_Given passage_:
[BEGIN]
My speculation as to Richard J. Herbert’s character was as follows: that he was a fastidious but not effete aesthete, a man of intelligence who would have been pained by the unnecessary and even militant ugliness of the age. He would have preferred antique furniture to modern, his politics would not necessarily have been conservative, but his attachment to the things of the past would have been intense. He would have been well-educated in the formal sense, but not so over-educated as to preclude further mental development. He was not, therefore, self-satisfied or a man with a closed mind.
All this I might have guessed from the writing alone, but the book itself was a work of the psychology of aesthetics, I will not say above my head, but somewhat obscure so that by the time I had finished reading it I would have had difficulty in explaining to a third party what it was all about, even without an intervening period of forgetfulness. I like my prose plain or, if coloured, at least comprehensible. I imagine Richard J. Herbert reading it with attention—everything he read, he read with attention—but also with mounting exasperation. His signature, after all, was that of a man with a taste for clean forms.
I now come to my sociological and historical reflections occasioned by Richard J. Herbert’s signature. Of course, these may be fantasy too; at the least they are undisciplined by any firm knowledge.
As a purchaser of second-hand books of many years’ experience, I can say that the signatures to be found within books deteriorated sharply (from the aesthetic point of view) in the late 1960s or early 1970s, when the last people born before the Second World War came to maturity. The effect on handwriting of that war was not immediate, but as the teachers of the old methods retired, so did the handwriting change. It became more slapdash, as if anything would now do (the theory behind the changes in the teaching of spelling and grammar). Individuality within a disciplined framework became individualism without individuality.
[END]
_Information shown_:
[BEGIN]
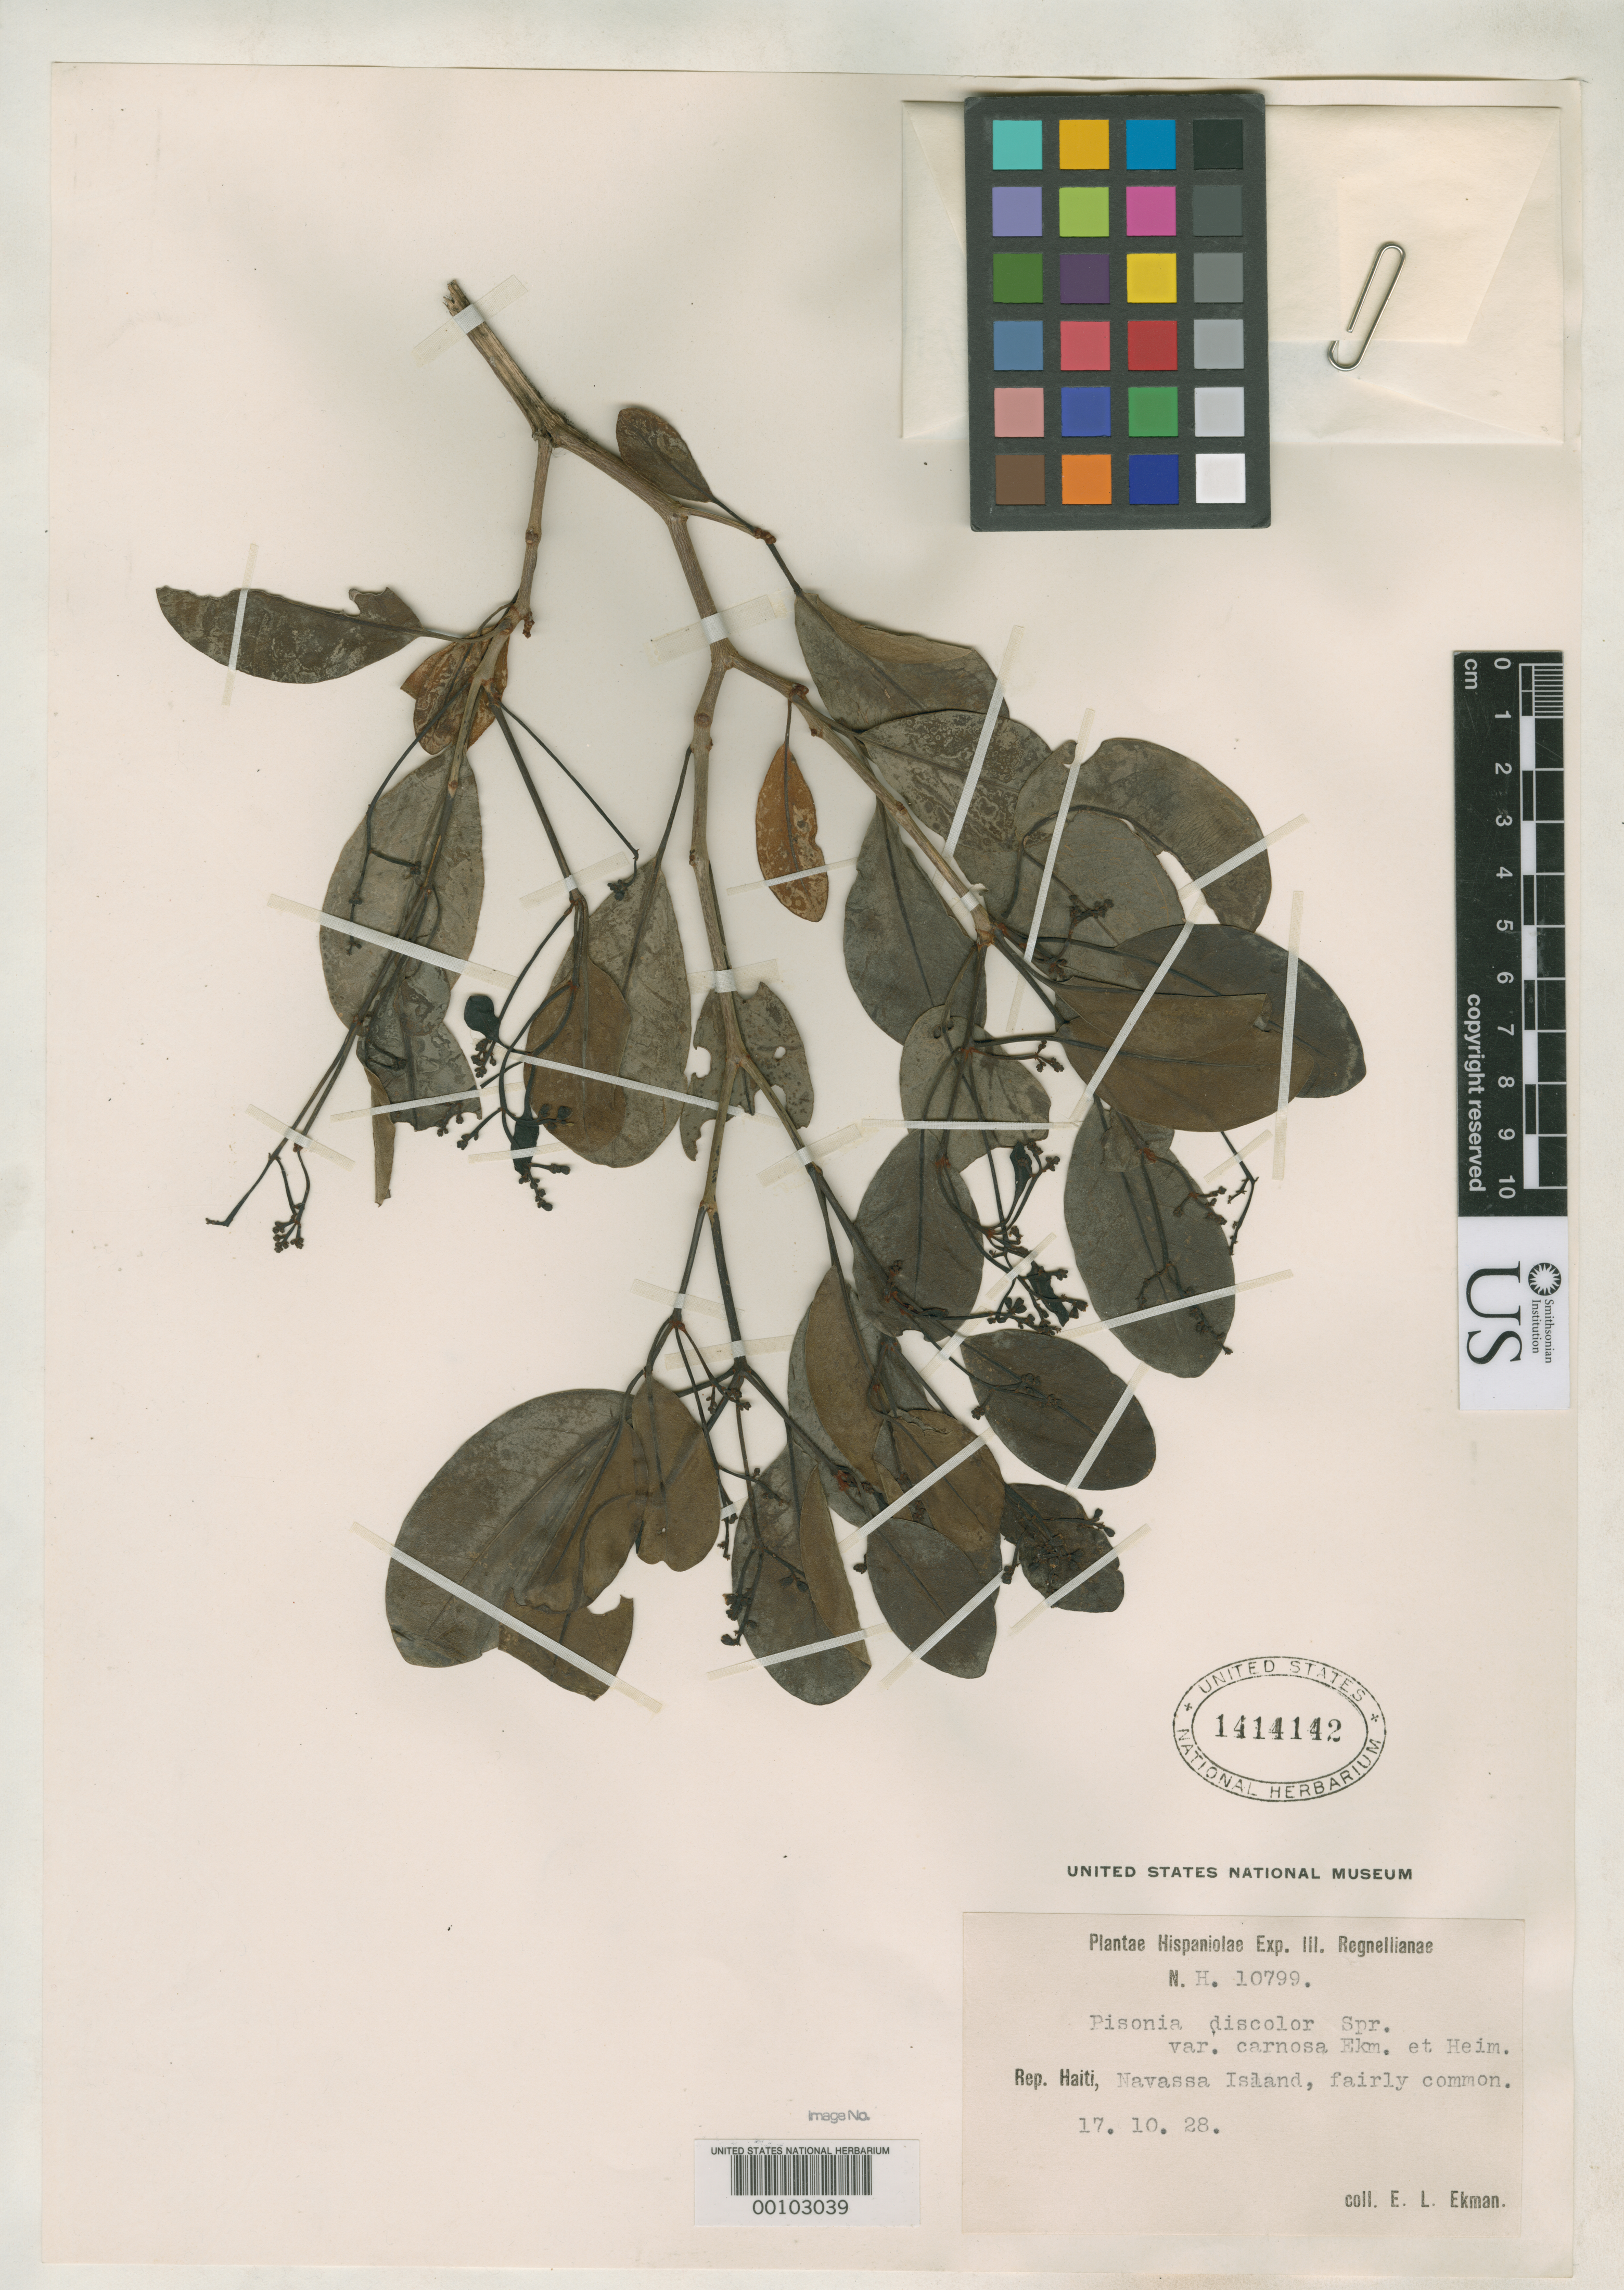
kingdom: Plantae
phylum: Tracheophyta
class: Magnoliopsida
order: Caryophyllales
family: Nyctaginaceae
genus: Pisonia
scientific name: Pisonia discolor var. carnosa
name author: Ekman & Heimerl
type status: Type Fragment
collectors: E. L. Ekman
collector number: H 10799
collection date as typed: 17 Oct 1928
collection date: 1928-10-17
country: Haiti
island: Navassa Island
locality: Navassa Island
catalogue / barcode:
[END]
_Objective_:
Rewrite the reflection on Richard J. Herbert's signature from "All this I might" to "any firm knowledge.", replacing "attention" with "care".

_Expected answer_:
All this I might have guessed from the writing alone, but the book itself was a work of the psychology of aesthetics, I will not say above my head, but somewhat obscure so that by the time I had finished reading it I would have had difficulty in explaining to a third party what it was all about, even without an intervening period of forgetfulness. I like my prose plain or, if coloured, at least comprehensible. I imagine Richard J. Herbert reading it with care—everything he read, he read with care—but also with mounting exasperation. His signature, after all, was that of a man with a taste for clean forms.
I now come to my sociological and historical reflections occasioned by Richard J. Herbert’s signature. Of course, these may be fantasy too; at the least they are undisciplined by any firm knowledge.